EXCERPT PROVIDED |
--------------------------------

Distributed Training Guide (Multi-GPU)

ForgeLM supports multi-GPU distributed training via DeepSpeed and PyTorch FSDP. This allows training larger models (30B+ parameters) or significantly speeding up training across multiple GPUs.

Prerequisites

# DeepSpeed
pip install forgelm[distributed]

# FSDP is built into PyTorch — no extra install needed

Quick Start

DeepSpeed ZeRO-2 (Recommended Starting Point)

# my_config.yaml
distributed:
  strategy: "deepspeed"
  deepspeed_config: "zero2"

Launch with torchrun:

torchrun --nproc_per_node=4 -m forgelm.cli --config my_config.yaml

Or with accelerate:

accelerate launch --num_processes=4 -m forgelm.cli --config my_config.yaml

FSDP Full Shard

distributed:
  strategy: "fsdp"
  fsdp_strategy: "full_shard"

--------------------------------

LISTING |
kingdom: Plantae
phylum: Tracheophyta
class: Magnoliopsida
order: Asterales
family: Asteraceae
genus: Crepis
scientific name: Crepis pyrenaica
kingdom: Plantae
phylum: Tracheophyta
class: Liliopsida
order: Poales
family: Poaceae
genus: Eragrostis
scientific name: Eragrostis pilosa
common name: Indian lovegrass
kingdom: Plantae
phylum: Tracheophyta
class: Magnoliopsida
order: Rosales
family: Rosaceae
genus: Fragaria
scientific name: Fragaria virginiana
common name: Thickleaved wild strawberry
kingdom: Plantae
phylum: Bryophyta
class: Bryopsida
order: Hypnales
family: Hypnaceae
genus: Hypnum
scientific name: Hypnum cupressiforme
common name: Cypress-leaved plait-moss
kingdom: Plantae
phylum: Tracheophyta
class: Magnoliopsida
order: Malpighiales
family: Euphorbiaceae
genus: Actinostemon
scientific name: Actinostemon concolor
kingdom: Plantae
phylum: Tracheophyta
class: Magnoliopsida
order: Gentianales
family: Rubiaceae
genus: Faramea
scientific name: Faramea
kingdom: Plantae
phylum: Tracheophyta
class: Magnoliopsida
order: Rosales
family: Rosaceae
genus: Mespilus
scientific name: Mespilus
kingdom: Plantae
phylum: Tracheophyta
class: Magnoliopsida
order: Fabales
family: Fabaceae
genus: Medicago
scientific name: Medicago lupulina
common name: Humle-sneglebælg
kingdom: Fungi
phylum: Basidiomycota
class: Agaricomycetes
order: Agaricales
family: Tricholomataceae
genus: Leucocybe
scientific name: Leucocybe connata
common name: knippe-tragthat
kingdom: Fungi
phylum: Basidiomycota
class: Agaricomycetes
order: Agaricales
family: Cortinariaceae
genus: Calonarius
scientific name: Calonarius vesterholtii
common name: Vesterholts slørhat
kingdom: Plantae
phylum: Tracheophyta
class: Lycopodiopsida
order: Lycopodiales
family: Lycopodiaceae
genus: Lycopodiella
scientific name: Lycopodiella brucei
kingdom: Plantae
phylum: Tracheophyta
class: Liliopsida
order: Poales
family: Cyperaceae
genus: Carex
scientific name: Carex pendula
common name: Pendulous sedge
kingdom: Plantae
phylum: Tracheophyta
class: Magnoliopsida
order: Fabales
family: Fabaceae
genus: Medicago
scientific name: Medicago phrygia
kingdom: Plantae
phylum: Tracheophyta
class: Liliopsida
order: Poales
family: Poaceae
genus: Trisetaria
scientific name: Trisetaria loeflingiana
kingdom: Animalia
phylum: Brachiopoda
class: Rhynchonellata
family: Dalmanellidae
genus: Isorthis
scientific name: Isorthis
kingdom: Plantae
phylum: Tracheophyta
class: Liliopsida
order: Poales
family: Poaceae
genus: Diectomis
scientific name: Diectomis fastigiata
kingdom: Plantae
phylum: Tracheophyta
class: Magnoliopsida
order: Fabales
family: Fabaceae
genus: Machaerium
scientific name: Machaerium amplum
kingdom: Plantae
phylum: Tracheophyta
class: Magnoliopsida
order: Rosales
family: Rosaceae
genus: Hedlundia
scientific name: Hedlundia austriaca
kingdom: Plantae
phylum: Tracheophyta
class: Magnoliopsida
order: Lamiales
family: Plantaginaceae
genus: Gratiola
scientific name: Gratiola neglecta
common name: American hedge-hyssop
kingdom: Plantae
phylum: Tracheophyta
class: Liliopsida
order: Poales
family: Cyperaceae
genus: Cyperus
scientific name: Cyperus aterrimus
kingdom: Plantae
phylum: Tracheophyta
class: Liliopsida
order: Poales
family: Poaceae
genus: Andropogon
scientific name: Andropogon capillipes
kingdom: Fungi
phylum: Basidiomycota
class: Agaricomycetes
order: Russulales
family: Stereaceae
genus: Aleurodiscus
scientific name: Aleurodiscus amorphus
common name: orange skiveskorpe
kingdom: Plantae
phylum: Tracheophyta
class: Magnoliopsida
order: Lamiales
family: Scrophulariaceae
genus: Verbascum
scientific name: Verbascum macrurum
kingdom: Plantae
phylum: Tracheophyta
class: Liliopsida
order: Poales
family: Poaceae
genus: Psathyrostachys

--------------------------------

TASKS |
1. In the multi-GPU training guide, which DeepSpeed setting is recommended as the starting point?
2. Carry on with the multi-GPU training guide from its last line.

THE RESPONSES |
1. DeepSpeed ZeRO-2

2.
  fsdp_auto_wrap: true

torchrun --nproc_per_node=4 -m forgelm.cli --config my_config.yaml

DeepSpeed Configuration

ForgeLM provides three built-in DeepSpeed presets. Set deepspeed_config to one of these names, or provide a path to your own JSON file.

Presets

Preset	ZeRO Stage	Offload	Best For
`zero2`	2	No	7B-13B models on 2-4 GPUs
`zero3`	3	No	13B-30B models, parameter sharding across GPUs
`zero3_offload`	3	optimizer state + parameters → CPU	30B-70B models, limited VRAM, CPU RAM available

Usage

distributed:
  strategy: "deepspeed"
  deepspeed_config: "zero2"       # Preset name
  # deepspeed_config: "./my_ds_config.json"  # Or custom path

ZeRO Stage Comparison

ZeRO-2 (Optimizer + Gradient Partitioning):

Partitions optimizer states and gradients across GPUs
Each GPU holds a full copy of model parameters
Good balance of memory savings and communication overhead
Works well with QLoRA (4-bit)

ZeRO-3 (Full Parameter Partitioning):

Partitions everything: optimizer, gradients, AND parameters
No single GPU needs to hold the full model
Highest memory savings — can train much larger models
Higher communication overhead
Warning: Known compatibility issues with QLoRA (4-bit quantization)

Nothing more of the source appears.